I made an unpleasant discovery at work with a Postgres database I work with. I ended up with duplicate records, even though I had a unique constraint on the table.
As an example, take this table:
CREATE TABLE test_table( id int GENERATED ALWAYS AS IDENTITY PRIMARY KEY, a_id int NOT NULL, b_id int NOT NULL, c_id int NULL, CONSTRAINT uq_test_table UNIQUE (a_id, b_id, c_id) );
If I try to insert this record twice
INSERT INTO test_table(a_id, b_id, c_id) VALUES (1, 2, 3);
I’ll get a violation of the constraint for the second insert attempt.
But I can insert this record twice:
INSERT INTO test_table(a_id, b_id, c_id) VALUES (1, 2, NULL);
So there’s an issue with the nullable column and the constraint.
In SQL Server, the second set of inserts would have also raised a constraint violation.

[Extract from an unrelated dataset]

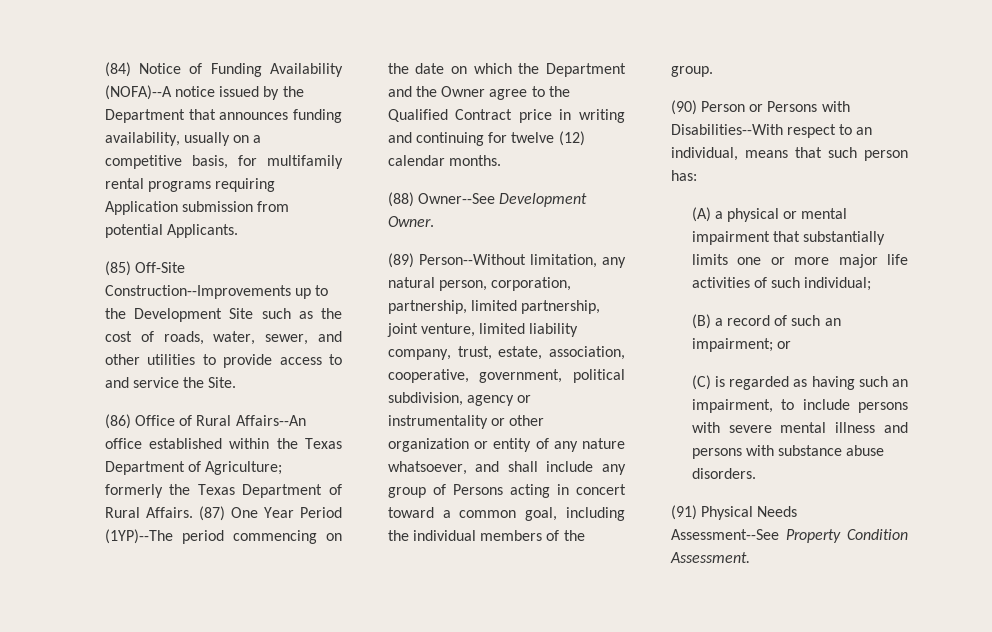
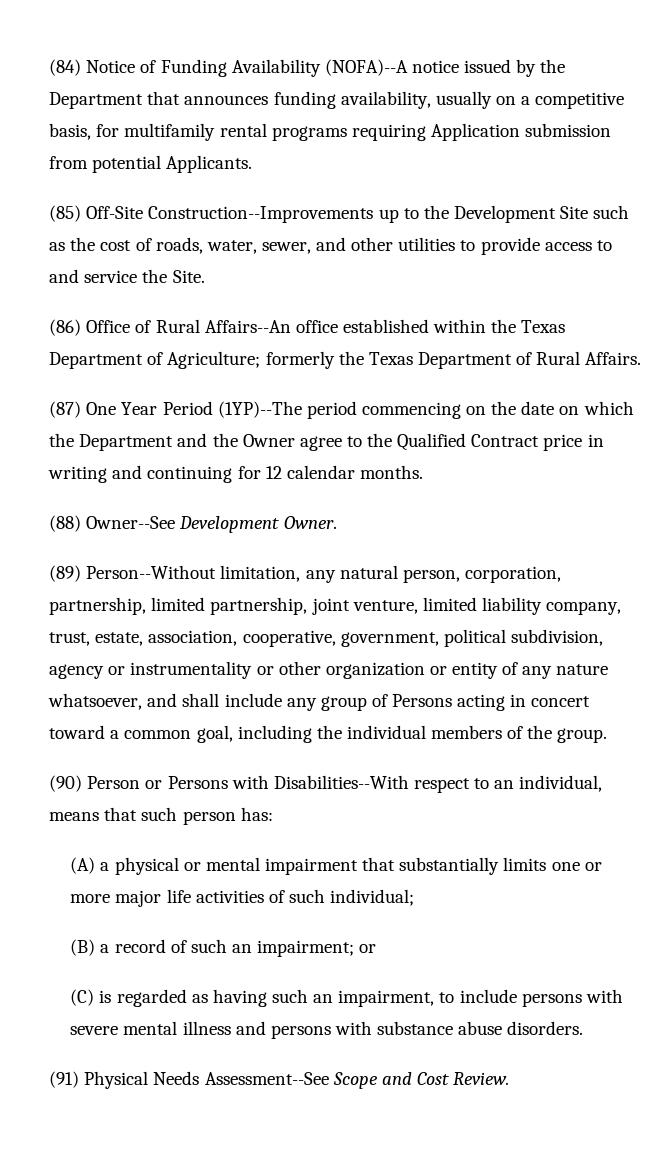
(193, 512) none -> (642, 358) //
[511,131,585,146] twelve (12) -> [265,466,282,479] 12
[785,529,908,543] [669,552,750,563] Property Condition Assessment. -> [332,1072,510,1089] Scope and Cost Review.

I knew that this isn’t compliant with the ANSI standard, but after years of working in SQL Server, I took this behavior for granted. The Postgres behavior makes sense, since we’re trying to compare NULL to NULL,so you can’t say the records are true duplicates.
So I needed a workaround to keep duplicate records out of my table, and to take NULLs into consideration.
Obviously, the best solution would be to not have nullable columns in the constraint, so that there were always values to evaluate. But in my case, I needed to allow for NULLs.
The best I came up with was to use a COALESCE for the nullable column, and have a default value. I couldn’t use a COALESCE in a unique constraint, but I could in a unique index.
CREATE UNIQUE INDEX ix_test_table_unique ON test_table (a_id, b_id, COALESCE(c_id, -1));
So this will allow me to replicate the behavior I’m accustomed to with SQL Server, and help to keep these ‘duplicate’ records out.